To analyze the short-term outcomes of laparoscopic (LAP) colorectal surgery in elderly compared to younger patients, and to patients who underwent laparotomy (OP).
A retrospective analysis of patients who underwent elective sigmoid colectomies for diverticular disease or ileo-colic resections for benign disorders; patients with stomas were excluded. There were two groups: age < 65 years (A) and age ≥ 65 years (B).
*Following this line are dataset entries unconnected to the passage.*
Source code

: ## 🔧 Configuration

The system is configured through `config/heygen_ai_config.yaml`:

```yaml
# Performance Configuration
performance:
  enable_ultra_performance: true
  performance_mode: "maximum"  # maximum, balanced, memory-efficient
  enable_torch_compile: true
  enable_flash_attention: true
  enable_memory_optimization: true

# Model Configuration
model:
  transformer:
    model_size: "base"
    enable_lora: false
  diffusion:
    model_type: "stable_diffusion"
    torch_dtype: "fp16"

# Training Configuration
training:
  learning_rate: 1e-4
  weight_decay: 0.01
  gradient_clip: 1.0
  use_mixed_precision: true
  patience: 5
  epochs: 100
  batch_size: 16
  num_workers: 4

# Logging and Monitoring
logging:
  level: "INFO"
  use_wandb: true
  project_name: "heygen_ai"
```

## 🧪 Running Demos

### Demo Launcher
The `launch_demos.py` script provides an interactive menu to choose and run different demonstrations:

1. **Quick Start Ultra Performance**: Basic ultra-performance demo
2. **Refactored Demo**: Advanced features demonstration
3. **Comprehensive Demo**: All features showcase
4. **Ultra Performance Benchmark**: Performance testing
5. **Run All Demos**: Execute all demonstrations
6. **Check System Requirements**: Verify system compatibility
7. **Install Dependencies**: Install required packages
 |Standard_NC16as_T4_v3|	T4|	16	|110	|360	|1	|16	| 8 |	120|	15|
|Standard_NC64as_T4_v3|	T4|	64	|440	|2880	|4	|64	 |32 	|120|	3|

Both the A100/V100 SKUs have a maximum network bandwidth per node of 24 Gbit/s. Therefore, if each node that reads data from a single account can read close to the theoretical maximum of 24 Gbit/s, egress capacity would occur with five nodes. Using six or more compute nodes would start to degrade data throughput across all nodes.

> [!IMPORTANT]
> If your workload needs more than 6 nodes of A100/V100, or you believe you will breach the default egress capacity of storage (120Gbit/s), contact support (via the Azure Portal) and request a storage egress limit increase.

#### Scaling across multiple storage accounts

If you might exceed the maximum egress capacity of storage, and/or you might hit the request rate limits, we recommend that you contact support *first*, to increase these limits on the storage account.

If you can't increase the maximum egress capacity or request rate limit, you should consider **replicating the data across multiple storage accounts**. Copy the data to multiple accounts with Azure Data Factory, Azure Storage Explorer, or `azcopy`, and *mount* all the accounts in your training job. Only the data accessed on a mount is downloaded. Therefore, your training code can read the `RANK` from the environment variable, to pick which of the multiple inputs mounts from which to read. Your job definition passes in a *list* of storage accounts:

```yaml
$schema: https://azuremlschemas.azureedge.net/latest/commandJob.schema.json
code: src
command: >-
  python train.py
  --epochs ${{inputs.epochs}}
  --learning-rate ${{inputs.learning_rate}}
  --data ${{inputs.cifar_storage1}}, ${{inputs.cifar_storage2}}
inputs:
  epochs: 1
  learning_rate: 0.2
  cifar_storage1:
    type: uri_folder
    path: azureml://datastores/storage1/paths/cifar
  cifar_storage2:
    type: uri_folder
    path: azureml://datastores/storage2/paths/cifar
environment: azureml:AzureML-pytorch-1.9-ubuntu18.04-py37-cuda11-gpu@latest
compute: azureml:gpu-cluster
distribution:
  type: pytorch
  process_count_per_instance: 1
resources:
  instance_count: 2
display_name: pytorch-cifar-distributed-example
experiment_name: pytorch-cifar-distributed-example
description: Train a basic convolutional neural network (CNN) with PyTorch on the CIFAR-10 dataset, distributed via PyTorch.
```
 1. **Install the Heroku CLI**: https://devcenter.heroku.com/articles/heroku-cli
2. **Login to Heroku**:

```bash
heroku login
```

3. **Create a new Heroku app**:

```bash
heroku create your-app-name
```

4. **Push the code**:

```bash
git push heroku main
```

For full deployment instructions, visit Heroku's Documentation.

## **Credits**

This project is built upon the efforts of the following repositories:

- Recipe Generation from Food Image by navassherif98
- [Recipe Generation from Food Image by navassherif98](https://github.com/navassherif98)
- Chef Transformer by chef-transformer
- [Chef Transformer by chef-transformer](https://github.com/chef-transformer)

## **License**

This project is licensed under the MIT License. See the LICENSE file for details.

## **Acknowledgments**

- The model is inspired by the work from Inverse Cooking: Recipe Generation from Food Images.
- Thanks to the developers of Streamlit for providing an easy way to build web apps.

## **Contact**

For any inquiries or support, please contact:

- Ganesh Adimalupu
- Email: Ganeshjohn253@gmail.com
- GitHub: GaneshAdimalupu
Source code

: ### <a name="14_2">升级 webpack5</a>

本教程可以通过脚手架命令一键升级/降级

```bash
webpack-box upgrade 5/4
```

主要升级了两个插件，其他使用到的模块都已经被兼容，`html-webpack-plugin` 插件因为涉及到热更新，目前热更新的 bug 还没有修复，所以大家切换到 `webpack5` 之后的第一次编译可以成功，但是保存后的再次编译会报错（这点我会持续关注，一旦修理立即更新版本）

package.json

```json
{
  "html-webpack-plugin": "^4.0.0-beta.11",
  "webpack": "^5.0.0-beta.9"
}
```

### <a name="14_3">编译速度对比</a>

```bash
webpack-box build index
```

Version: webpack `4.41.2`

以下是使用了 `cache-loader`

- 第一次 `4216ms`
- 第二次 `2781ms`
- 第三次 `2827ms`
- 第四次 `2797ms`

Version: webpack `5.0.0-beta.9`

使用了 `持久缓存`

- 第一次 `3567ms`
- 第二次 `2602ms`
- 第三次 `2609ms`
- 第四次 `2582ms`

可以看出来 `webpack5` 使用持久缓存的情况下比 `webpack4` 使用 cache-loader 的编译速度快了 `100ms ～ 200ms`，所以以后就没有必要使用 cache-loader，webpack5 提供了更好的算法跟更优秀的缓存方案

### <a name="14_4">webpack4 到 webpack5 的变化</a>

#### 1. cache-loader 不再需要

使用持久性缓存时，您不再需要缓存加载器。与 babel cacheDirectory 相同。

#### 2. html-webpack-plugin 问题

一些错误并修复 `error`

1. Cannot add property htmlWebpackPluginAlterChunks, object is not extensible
Parameters included demographics, body mass index (BMI), length of operation (LO), incision length (LI), length of hospitalization (LOS), morbidity and mortality.
641 patients (M/F – 292/349) were included between July 1991 and June 2006; 407 in group A and 234 in group B. There were significantly more LAP procedures in group A (244/407 – 60%) than in group B (106/234 – 45%) – p = 0.0003. Conversion rates were similar: 61/244 (25%) in group A, and 25/106 (24%) in group B (p = 0.78). There was no difference in LO between the groups in any type of operation. LOS was shorter in patients in group A who underwent OP: 7.1 (3–17) days versus 8.7 (4–22) days in group B (p <0.0001), and LAP: 5.3 (2–19) days versus 6.4 (2–34) days in group B (p = 0.01). In both groups LOS in the LAP group was significantly shorter than in OP group. There were no significant differences in major complications or mortality between the two groups; however, the complication rates in the OP groups were significantly higher than in LAP and CON combined (p = 0.003).
Elderly patients who undergo LAP have a significantly shorter LOS and fewer complications compared to elderly patients who undergo OP. Laparoscopy should be considered in all patients in whom ileo-colic or sigmoid resection is planned regardless of age.